In base all’art. 2729 c.c. le presunzioni semplici sono quelle non stabilite dalla legge ma lasciate alla prudenza del giudice, il quale non deve ammettere che presunzioni gravi, precise e concordanti.
A una condizione di elevato rischio di contagio possono essere ricondotte anche altre attività lavorative che comportano il costante contatto con il pubblico/l’utenza. In via esemplificativa, ma non esaustiva, si indicano: lavoratori che operano in front-office, alla cassa, addetti alle vendite/banconisti, personale non sanitario operante all’interno degli ospedali con mansioni tecniche, di supporto, di pulizie, operatori del trasporto infermi, etc. Anche per tali figure vige il principio della presunzione semplice valido per gli operatori sanitari. Le predette situazioni non esauriscono, però, come sopra precisato, l’ambito di intervento in quanto residuano quei casi, anch’essi meritevoli di tutela, nei quali manca l’indicazione o la prova di specifici episodi contagianti o comunque di indizi “gravi precisi e concordanti” tali da far scattare ai fini dell’accertamento medico-legale la presunzione semplice.
Nella seconda categoria rientrano tutti gli altri lavoratori.
Ne discende che, ove l’episodio che ha determinato il contagio non sia noto o non possa essere provato dal lavoratore, né si può comunque presumere che il contagio si sia verificato in considerazione delle mansioni/lavorazioni e di ogni altro elemento che in tal senso deponga, ed è il caso dei lavoratori appartenenti alla seconda categoria, l’accertamento medico-legale seguirà l’ordinaria procedura privilegiando essenzialmente i seguenti elementi: epidemiologico, clinico, anamnestico e circostanziale.
In ambito processuale ci sono importanti differenze.
Nel primo caso l’istante dovrà provare il contagio del virus e l’adibizione, in concreto, a lavorazioni che rientrino nella categoria o che siano equiparabili ad esse.
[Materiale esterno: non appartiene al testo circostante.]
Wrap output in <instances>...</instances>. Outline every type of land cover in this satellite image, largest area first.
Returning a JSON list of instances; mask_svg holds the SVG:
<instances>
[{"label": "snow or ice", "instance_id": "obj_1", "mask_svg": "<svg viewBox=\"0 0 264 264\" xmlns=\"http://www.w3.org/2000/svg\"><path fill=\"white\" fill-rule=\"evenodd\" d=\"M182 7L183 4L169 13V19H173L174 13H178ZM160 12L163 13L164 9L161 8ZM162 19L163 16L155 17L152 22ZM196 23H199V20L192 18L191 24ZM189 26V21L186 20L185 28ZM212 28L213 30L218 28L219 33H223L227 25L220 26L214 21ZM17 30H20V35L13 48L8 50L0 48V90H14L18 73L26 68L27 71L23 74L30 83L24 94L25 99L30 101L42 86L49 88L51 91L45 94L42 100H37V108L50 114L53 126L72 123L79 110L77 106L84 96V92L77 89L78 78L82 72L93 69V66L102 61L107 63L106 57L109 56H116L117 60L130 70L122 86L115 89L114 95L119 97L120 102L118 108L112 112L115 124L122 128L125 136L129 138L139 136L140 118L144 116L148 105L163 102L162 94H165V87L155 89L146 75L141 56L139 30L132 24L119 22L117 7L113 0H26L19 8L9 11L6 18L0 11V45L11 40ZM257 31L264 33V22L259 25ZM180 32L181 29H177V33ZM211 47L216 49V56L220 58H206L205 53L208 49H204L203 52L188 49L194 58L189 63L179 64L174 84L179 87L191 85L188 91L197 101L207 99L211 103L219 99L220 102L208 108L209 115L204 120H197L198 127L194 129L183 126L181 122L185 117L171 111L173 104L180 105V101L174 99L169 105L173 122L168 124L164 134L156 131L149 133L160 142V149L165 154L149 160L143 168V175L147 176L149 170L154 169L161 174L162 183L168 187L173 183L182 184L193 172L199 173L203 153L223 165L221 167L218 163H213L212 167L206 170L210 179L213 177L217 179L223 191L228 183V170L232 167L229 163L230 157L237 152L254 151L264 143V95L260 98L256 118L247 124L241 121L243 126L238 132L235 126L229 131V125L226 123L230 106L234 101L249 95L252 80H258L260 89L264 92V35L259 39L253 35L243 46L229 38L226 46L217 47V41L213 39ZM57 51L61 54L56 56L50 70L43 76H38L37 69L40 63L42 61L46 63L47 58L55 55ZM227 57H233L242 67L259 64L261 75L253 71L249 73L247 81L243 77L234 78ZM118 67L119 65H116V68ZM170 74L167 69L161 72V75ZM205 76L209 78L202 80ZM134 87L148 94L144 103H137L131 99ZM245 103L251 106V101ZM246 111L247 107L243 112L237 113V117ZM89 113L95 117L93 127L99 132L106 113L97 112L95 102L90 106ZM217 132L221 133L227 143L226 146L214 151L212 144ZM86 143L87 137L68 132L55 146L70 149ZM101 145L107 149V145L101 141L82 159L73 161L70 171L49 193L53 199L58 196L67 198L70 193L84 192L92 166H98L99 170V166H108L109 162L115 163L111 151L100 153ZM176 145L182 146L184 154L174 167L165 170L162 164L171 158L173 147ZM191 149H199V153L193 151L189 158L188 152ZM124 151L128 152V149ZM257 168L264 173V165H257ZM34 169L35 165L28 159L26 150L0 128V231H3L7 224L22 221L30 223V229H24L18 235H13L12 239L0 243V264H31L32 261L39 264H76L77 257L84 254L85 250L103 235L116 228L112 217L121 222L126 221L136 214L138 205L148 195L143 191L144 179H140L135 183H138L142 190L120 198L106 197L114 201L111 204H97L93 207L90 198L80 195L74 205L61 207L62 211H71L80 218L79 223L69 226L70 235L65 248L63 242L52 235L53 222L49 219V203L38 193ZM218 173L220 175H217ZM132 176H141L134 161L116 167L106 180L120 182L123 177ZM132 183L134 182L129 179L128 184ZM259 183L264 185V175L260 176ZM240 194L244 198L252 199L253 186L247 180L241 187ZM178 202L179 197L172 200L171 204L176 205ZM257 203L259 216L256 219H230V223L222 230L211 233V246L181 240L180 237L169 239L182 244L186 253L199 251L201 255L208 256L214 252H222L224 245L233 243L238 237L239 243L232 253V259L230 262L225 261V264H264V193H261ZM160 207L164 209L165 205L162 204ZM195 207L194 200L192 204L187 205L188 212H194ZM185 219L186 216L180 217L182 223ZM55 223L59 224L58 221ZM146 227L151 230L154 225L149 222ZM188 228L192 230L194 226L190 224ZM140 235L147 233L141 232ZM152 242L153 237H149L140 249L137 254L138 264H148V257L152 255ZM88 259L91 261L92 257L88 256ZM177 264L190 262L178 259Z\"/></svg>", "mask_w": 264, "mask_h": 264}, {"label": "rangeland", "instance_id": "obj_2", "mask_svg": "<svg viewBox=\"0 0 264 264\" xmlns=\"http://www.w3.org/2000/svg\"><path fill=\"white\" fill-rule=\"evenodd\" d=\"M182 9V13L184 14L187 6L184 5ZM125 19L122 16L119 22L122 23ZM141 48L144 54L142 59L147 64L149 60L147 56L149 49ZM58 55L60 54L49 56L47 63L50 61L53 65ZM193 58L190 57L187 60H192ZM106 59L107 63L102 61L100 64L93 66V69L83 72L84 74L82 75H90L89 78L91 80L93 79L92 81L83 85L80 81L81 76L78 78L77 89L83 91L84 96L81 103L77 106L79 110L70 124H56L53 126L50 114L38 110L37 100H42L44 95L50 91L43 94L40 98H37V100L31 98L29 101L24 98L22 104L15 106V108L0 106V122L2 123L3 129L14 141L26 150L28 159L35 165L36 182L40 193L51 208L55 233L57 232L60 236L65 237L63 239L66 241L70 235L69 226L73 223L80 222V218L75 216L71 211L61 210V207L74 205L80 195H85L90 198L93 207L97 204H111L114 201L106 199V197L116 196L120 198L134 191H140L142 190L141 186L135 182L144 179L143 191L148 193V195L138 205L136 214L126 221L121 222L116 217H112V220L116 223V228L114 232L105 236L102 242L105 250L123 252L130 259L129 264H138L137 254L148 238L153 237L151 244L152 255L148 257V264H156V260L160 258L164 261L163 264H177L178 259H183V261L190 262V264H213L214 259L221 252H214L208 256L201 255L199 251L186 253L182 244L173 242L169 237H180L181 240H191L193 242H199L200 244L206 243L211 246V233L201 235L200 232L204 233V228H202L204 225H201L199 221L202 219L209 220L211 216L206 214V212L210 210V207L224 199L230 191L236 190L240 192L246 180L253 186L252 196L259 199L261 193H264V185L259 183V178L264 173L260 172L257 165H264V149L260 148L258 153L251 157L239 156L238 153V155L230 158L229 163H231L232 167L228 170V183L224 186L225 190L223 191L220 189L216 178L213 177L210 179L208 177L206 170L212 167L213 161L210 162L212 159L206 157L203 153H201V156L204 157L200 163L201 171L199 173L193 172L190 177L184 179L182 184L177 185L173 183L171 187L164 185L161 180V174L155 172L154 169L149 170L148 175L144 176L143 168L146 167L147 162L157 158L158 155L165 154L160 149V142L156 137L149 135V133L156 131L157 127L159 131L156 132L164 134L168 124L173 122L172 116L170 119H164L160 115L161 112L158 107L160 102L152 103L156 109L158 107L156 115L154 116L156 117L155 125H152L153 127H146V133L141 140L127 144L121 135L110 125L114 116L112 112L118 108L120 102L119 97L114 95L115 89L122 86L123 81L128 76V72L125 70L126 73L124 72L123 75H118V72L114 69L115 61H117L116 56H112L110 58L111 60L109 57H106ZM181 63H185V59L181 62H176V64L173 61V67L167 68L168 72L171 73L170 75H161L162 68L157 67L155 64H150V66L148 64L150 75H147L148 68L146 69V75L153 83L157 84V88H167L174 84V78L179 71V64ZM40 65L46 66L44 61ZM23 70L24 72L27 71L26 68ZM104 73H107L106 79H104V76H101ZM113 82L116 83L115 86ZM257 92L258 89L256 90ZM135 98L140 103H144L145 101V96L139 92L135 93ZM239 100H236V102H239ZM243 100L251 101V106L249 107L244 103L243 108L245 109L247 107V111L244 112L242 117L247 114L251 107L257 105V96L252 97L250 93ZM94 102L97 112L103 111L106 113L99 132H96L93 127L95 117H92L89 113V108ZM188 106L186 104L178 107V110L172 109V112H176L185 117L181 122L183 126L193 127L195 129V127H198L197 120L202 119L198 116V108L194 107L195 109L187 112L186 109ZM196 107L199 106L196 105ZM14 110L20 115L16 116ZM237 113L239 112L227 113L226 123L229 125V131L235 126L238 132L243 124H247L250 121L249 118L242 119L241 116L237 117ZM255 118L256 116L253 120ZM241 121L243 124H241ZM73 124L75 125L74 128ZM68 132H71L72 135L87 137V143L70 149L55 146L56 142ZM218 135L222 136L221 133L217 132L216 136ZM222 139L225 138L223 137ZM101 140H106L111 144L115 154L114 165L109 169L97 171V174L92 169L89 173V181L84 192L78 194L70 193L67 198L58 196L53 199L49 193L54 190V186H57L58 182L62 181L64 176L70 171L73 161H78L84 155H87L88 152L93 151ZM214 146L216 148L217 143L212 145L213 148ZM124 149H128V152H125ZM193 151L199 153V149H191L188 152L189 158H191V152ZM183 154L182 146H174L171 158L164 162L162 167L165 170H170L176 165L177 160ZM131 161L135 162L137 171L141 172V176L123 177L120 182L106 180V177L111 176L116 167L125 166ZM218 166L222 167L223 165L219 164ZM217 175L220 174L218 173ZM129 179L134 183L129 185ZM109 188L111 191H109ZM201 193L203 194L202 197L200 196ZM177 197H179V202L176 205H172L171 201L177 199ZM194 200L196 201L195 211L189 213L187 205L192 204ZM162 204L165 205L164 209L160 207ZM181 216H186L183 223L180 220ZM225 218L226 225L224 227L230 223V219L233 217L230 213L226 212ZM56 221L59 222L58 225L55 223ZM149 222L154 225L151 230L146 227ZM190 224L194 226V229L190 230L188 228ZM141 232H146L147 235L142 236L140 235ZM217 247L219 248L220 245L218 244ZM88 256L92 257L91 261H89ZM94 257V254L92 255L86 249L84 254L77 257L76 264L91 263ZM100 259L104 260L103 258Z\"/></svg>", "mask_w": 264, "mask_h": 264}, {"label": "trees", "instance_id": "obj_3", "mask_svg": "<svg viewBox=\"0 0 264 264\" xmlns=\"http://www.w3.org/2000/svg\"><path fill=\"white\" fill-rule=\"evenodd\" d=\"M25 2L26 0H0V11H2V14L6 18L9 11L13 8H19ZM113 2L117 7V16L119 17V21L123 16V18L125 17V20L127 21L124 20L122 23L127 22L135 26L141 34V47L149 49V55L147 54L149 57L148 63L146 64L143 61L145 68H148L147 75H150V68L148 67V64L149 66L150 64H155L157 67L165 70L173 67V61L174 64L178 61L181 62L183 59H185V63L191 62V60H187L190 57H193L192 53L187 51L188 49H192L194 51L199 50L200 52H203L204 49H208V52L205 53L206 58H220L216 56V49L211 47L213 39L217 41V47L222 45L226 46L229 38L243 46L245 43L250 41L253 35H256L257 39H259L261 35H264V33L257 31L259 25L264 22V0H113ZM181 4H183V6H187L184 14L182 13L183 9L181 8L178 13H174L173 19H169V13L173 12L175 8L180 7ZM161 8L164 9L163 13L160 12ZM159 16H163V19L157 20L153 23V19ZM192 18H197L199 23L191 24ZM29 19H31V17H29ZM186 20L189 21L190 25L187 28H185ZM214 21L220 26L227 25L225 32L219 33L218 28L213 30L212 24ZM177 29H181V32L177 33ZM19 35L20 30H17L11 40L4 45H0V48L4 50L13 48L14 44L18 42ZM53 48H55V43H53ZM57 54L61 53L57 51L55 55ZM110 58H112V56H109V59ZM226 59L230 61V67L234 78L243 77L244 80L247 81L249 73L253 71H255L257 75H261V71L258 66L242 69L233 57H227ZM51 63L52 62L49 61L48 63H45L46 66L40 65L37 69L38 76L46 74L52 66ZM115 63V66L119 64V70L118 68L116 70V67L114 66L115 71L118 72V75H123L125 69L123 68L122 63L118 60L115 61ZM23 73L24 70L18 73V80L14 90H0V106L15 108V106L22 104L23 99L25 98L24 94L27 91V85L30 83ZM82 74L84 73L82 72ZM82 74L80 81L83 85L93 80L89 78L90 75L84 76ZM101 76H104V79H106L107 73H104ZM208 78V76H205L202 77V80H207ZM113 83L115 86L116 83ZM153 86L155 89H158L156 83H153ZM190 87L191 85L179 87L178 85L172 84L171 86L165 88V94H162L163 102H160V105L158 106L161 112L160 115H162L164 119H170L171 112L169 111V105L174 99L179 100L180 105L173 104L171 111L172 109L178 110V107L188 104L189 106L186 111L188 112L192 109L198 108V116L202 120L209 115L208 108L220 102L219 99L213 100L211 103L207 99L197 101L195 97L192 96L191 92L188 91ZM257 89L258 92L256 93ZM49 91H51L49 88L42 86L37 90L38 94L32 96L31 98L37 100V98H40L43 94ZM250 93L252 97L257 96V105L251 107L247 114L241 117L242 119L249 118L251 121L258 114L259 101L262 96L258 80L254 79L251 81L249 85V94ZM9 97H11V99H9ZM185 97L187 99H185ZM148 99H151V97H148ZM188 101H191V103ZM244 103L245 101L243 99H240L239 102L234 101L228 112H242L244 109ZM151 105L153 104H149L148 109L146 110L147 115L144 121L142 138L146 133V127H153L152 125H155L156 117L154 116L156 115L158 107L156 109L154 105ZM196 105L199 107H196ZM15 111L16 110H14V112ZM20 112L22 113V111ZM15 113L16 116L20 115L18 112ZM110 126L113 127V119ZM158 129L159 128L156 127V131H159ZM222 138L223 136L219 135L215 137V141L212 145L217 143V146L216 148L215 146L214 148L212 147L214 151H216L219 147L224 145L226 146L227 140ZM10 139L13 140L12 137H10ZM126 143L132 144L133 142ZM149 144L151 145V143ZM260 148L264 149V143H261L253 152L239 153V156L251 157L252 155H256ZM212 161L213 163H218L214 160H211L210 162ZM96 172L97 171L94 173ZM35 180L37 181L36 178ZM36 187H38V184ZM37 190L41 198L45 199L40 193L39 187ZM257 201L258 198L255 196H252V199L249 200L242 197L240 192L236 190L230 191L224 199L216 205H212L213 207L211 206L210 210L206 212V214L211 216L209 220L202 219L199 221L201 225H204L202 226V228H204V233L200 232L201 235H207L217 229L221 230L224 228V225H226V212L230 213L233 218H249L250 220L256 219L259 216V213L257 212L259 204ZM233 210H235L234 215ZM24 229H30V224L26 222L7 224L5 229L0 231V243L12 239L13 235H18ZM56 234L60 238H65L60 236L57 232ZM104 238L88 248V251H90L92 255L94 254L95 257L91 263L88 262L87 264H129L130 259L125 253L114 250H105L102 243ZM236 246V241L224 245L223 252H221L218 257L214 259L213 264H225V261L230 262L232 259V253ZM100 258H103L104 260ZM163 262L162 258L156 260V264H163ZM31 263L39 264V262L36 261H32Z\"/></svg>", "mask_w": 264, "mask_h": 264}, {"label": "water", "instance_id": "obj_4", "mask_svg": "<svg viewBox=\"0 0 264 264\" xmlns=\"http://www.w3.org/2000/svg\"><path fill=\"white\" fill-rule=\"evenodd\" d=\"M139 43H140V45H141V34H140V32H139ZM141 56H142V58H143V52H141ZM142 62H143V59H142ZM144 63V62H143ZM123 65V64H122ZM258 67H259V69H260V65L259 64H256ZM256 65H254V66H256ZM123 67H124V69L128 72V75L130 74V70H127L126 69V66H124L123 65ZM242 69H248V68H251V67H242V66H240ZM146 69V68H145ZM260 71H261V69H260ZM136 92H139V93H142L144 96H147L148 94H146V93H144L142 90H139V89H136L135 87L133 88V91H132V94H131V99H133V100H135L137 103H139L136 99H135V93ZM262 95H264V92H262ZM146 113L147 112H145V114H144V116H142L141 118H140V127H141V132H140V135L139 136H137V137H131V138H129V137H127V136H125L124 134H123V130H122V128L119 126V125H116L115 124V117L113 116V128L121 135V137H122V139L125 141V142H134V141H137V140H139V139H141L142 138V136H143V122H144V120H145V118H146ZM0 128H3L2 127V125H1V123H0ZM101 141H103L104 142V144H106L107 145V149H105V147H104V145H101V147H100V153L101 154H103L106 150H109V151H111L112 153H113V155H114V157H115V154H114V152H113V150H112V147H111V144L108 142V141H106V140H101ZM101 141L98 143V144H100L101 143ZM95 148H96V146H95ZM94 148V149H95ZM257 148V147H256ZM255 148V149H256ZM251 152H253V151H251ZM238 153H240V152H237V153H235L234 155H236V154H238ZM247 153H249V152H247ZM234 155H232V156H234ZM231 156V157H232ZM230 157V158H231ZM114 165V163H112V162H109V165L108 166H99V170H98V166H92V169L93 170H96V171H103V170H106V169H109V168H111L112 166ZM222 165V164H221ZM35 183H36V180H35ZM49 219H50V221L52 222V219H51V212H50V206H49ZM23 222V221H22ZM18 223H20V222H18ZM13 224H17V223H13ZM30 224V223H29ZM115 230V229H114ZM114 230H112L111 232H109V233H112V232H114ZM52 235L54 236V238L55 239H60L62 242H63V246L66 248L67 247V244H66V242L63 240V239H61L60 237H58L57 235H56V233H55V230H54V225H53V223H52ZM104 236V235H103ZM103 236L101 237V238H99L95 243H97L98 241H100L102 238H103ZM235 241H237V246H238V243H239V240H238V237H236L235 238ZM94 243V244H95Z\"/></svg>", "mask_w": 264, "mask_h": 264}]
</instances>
Incombe invece sull’Inail la prova rigorosa che il contagio sia avvenuto in un contesto extra lavorativo.
Nel secondo caso l’onere di allegazione e prova a carico dell’istante è più gravoso perché, seppure si prescinde dall’esatta individuazione del momento del contagio, l’istante deve comunque allegare e provare fatti o circostanze che consentano di presumere che il virus sia stato contratto nell’ambiente di lavoro.
Anche se il personale della scuola non è espressamente menzionato nella prima categoria di lavoratori deve rammentarsi che l’indicazione non è esaustiva e che il Comitato tecnico scientifico della Protezione civile, lavorando a una classificazione del pericolo per i lavoratori dei diversi settori, ha considerato i professori dei lavoratori ad alto rischio.
Infatti, al fine di individuare le attività passibili di ripartenza nella cosiddeta “Fase2” sono stati profilati diversi livelli:
- La fascia verde, cioè il grado più basso di pericolo, riguarda le coltivazioni agricole, le attività legali, contabili e assicurative, le fabbricazioni di mobili, le attività immobiliari, le attività per le riparazioni di materiale elettronico e per la casa.
- La fascia gialla, come professione ad alto rischio, ma in un livello intermedio, comprende le fabbriche (dalla meccanica alla siderurgia, dal settore tessile al chimico), gli uffici pubblici e privati che attualmente ricorrono allo smart working, negozi e esercenti al dettaglio
- La fascia rossa, con il grado più alto di pericolo, riguarda invece i locali pubblici come bar, ristoranti, discoteche e palestre, le scuole e le università, i dentisti, i parrucchieri e gli estetisti.
In conclusione, mentre i docenti sono considerati a rischio aggravato perché in costante contatto con l’utenza, il personale Ata, che non è esentato dalla prestazione lavorativa (per loro le scuole non sono state chiuse), ricade nella seconda categoria quindi può certamente chiedere tutela all’Inail ma con gli oneri probatori indicati circa l’avvenuto contagio sul luogo di lavoro o a causa dello svolgimento dell’attività lavorativa.